How to Use 1031 to be A Better Broker

HOW TO USE 1031 TO BE A BETTER BROKER

As service providers, we are all looking for ways to feel our clients pain points and help alleviate them. They know what we are good at and that we will get the job done, but if they can feel we actually care about other concerning issues related to the main service that you provide, loyalty deepens and a referral source flourishes. That dreaded tax bill a few months after you close the transaction is one such pain point.

About half of the tax deferred exchanges that should be getting done, aren’t. One reason for this is that brokers don’t feel comfortable service as “tax advisors”, that is the clients CPA’s job. True! But, the reality is that half of time the CPA either isn’t consulted before the sale or isn’t recommending an exchange either. The client doesn’t get what he deserves.

The easy answer is what we call “The handoff”. As soon as you understand the sellers situation, that he won’t be selling or buying a personal residence, and he’s owned the property to be sold for more than a couple years, all you have to do is ask if they spoke to a 1031 expert. If they haven’t, just hand them off to someone like us at Exchange Trust.
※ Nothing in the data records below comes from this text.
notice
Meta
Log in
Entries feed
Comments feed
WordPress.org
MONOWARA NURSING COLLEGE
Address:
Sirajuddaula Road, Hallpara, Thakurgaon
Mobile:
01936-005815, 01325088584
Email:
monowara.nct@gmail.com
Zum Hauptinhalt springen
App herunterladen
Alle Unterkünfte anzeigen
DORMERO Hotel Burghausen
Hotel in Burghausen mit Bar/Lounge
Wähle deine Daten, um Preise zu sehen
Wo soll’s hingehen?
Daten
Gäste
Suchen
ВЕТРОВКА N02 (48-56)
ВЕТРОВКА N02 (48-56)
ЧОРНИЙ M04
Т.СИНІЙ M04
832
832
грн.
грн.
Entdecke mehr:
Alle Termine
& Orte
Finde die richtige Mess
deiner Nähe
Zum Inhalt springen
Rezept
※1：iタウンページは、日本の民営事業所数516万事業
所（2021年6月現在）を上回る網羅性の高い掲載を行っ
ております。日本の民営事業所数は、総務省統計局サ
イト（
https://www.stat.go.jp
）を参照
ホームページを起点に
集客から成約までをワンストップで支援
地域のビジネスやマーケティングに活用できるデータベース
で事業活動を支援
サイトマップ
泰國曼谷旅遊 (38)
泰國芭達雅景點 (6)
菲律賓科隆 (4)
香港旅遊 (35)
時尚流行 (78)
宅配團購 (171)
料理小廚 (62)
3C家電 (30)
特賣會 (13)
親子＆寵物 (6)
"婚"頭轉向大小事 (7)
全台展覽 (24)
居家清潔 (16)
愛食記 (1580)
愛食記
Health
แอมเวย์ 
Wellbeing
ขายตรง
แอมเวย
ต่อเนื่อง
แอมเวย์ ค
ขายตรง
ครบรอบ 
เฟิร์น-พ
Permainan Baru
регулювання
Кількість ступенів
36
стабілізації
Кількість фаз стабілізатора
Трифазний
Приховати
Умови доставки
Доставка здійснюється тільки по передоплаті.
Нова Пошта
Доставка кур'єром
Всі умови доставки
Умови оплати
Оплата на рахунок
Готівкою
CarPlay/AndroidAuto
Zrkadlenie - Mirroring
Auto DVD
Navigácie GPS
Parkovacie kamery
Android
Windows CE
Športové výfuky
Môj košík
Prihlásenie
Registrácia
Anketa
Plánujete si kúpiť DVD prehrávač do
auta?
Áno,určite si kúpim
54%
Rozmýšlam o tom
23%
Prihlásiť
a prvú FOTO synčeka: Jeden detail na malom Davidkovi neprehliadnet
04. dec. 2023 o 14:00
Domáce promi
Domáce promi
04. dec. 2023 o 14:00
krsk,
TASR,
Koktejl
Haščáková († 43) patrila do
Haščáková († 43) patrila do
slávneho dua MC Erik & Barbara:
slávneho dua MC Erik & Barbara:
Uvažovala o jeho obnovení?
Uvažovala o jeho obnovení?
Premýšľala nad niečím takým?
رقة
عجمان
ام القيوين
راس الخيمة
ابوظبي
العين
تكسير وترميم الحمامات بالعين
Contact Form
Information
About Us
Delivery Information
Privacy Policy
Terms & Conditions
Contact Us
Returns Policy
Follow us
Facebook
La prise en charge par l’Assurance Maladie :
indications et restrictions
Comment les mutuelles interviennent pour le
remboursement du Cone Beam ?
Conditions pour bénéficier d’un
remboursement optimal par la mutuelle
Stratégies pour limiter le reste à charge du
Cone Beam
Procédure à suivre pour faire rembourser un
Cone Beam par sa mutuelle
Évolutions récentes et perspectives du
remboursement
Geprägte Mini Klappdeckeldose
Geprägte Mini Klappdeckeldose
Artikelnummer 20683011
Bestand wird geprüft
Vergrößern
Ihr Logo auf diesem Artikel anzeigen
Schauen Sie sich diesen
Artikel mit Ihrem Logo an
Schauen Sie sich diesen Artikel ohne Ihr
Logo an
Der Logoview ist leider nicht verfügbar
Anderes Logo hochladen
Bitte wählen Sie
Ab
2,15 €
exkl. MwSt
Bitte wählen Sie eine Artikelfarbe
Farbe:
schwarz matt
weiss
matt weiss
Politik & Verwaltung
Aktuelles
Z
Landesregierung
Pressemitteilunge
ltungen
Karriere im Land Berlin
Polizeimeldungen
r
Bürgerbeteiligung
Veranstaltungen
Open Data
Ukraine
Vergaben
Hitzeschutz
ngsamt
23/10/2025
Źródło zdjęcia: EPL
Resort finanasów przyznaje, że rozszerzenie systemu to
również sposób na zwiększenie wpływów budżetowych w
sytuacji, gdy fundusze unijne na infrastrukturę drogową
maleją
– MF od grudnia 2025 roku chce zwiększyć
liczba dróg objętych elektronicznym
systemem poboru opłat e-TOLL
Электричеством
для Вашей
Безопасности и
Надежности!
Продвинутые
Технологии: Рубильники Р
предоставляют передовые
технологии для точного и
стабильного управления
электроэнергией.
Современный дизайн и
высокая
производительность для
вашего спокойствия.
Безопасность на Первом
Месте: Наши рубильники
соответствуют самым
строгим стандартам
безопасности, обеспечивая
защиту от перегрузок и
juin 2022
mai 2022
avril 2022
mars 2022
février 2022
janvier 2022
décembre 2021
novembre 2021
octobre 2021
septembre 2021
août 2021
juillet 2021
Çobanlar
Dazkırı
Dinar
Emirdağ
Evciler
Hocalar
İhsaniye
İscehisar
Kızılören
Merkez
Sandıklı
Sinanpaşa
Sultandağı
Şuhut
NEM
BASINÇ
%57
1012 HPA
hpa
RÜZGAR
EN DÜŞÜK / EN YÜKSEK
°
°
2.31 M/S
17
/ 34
Most facilitators will answer you or your clients exchange questions for free.

The 1031 exchange remains a Win-Win for everyone involved.

Besides simply informing the sellers that they could probably defer all state and federal capital gains taxes via a 1031, there are other ways to use process to gain new clients in addition to just solidifying the ones you already have. Recording a an informative video with a facilitator to use in your marketing is powerful, and we have been a part of a few of those. You will get to a point where you will be able to share that the 1031 process is not complicated just because it sounds like it should be, or expensive, and when compared to the tens of thousands of dollars in tax savings, it makes a ton of sense.

A 1031 benefits you the broker in addition to the client. If the sales proceeds instead get invested into a DST (Delaware Statutory Trust), there will be no replacement property for you to broker. And like the DST, if they invest in the new Opportunity Zone Fund, the client loses control of the investment which doesn’t allow you to continue to assist. The 1031 exchange remains a Win-Win for everyone involved.